Bureaucracy is at the heart of the mess at IL&FS. Officials have no incentive in making profits. They pay no price even if the company run by them fails.
Enough is written and commented on the brewing crisis in the Infrastructure Leasing & Financial Service (IL&FS). However, most pundits have ignored one of the crucial reasons for the origin of the crisis in the first place – BUREAUCRATIC INCENTIVES.
Let’s first understand the situation completely in a few points:
- IL&FS is a non-banking financial company which funds large infrastructure projects. These projects include national highways, metro construction, power-plants, etc. IL&FS has more than 250 subsidiaries, associates, and joint-venture companies under its management.
- Government-owned Life Insurance Corporation of India is the largest investor in the company with over 25 percent ownership. Other public sector undertakings own at least 13 percent of the company and some investment in the firm also comes from foreign governments and firms.
- In August 2018, IL&FS defaulted on some of its debt to the Small Industries Development Bank of India. The company has over ₹90,000 crore of consolidated debt with dues equating to about ₹3,700 crore in the second-half of 2018. However, it has only about ₹200 crore to meet these obligations.
- The panic emanating from IL&FS defaults, and other factors such as falling rupee, high oil prices, etc. have already caused the BSE Sensex to lose over 2000 points in the last few days and has eroded 12.5 percent of mutual funds’ assets.
A default from IL&FS will further cause distress in the Indian banking industry which is already under enormous pressure from increasing non-performing assets.
The main reason for the crisis at IL&FS is the management of the firm by bureaucrats. Let me first clarify, bureaucrats are not bad people, they are rational human beings just like the rest of us. They do what is in their best interest, and that is the problem. What is in the best interest of a bureaucrat may not be in the best interest for a firm or the economy.
When the government is involved in running businesses, it usually results in losses. This doesn’t happen because the bureaucrats are incompetent, it is the general consequence of having misaligned incentives. A private company is driven by profit. It knows that if it fails to do that, it will go bankrupt. A management headed by bureaucrats doesn’t have this problem, they face no consequence for being wrong. Their salaries and benefits continue as if nothing happened.
In July 2018, sensing the trouble ahead, the largest shareholder of IL&FS, the LIC appointed Hemant Bhargava as the chairman of the company. Mr. Bhargava is a career bureaucrat and has served as the Managing Director of LIC in the past. Bureaucracy and business are a dangerous mix, and it was proved as the trouble started for IL&FS in August. Under new chairmanship, the firms’ position further deteriorated so much so that Mr. Bhargava had to step down as the chairman in mid-September.

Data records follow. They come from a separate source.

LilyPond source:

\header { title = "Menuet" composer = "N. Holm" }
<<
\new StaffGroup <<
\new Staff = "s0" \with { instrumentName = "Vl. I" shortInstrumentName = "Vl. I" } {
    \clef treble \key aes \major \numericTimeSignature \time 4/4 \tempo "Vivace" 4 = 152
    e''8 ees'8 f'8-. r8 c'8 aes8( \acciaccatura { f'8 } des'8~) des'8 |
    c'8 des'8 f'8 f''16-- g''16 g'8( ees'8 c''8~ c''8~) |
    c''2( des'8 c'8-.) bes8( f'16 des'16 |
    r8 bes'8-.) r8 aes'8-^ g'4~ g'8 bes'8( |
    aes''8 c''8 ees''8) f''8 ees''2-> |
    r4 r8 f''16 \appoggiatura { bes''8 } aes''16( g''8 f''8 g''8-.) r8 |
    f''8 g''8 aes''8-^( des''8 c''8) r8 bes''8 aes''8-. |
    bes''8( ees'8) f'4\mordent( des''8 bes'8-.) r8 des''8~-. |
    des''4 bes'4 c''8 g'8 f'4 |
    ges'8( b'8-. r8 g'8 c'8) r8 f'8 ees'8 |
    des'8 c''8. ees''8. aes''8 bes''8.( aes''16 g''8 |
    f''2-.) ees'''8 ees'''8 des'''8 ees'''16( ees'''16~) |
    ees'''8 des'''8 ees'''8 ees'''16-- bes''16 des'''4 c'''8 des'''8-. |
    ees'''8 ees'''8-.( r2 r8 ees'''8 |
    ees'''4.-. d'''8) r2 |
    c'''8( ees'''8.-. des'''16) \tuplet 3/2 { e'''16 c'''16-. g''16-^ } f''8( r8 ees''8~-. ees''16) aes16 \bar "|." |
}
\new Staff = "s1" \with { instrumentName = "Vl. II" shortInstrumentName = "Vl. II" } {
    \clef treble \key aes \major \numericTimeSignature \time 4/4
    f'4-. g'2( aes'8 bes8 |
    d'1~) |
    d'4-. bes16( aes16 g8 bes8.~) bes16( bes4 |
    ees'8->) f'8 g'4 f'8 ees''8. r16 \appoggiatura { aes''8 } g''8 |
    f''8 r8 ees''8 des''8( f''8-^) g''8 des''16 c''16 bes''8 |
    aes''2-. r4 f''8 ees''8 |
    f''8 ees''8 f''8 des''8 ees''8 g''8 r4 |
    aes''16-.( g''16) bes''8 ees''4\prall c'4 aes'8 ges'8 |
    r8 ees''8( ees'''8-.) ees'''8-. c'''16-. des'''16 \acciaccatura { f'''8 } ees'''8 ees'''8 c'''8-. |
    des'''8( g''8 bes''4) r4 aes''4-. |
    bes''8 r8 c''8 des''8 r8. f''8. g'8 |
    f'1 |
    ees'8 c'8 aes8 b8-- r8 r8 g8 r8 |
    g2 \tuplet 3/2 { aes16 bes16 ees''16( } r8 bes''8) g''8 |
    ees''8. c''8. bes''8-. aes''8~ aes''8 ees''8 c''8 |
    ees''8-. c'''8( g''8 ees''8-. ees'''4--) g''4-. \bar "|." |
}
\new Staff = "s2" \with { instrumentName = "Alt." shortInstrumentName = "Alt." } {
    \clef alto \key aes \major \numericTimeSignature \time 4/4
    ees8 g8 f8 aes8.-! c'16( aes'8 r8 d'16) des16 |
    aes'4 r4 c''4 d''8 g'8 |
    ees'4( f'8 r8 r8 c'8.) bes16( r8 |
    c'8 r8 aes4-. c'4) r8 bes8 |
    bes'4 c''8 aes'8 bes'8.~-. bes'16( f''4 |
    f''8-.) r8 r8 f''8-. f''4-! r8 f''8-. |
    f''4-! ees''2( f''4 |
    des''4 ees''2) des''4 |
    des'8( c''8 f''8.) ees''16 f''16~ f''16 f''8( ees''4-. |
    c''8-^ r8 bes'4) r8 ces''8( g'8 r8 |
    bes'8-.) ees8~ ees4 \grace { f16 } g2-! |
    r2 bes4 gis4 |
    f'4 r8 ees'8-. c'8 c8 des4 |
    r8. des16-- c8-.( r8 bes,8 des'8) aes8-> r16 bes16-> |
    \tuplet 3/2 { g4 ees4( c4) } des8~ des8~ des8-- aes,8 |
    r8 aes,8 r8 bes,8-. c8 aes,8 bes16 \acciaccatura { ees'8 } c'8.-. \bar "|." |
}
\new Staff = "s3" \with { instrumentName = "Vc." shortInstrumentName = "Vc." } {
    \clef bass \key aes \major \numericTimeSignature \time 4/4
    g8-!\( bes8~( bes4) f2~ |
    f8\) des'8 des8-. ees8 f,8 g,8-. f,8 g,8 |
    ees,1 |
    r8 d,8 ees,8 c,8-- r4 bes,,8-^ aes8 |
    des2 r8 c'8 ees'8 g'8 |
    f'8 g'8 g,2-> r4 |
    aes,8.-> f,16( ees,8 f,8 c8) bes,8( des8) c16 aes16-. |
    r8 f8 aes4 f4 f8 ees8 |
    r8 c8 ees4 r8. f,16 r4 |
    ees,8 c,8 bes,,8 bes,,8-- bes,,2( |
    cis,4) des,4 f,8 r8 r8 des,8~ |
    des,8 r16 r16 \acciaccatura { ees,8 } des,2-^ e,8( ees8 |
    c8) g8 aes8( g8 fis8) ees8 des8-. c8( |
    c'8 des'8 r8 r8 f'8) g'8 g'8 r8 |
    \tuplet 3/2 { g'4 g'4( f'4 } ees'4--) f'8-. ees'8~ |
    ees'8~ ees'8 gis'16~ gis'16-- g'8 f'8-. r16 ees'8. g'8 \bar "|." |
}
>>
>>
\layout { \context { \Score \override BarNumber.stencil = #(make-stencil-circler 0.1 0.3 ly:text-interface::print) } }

Repeating history, the new management appointed by the government is again made-up mostly of former bureaucrats. We will just have to wait and watch how long the company will sustain under this management. As much as the government wishes that bureaucrats will have a public conscience and act in public interest, as self-interested human beings, bureaucrats are quite incapable of it.
Further, companies run by government lack accountability. Instead of being accountable to shareholders and taking only manageable risks like any other private enterprise would do, they take higher risks as the management pays no cost for being wrong. Officials running government-controlled companies always know that the government will support them with taxpayers’ money when they make losses. The worst that can happen to a bureaucrat is reassignment to some other company or department. We have witnessed hundreds of such incidents, this won’t be the last.
The only way to stop one bureaucrat-led crisis after another, we must stop the government from doing business.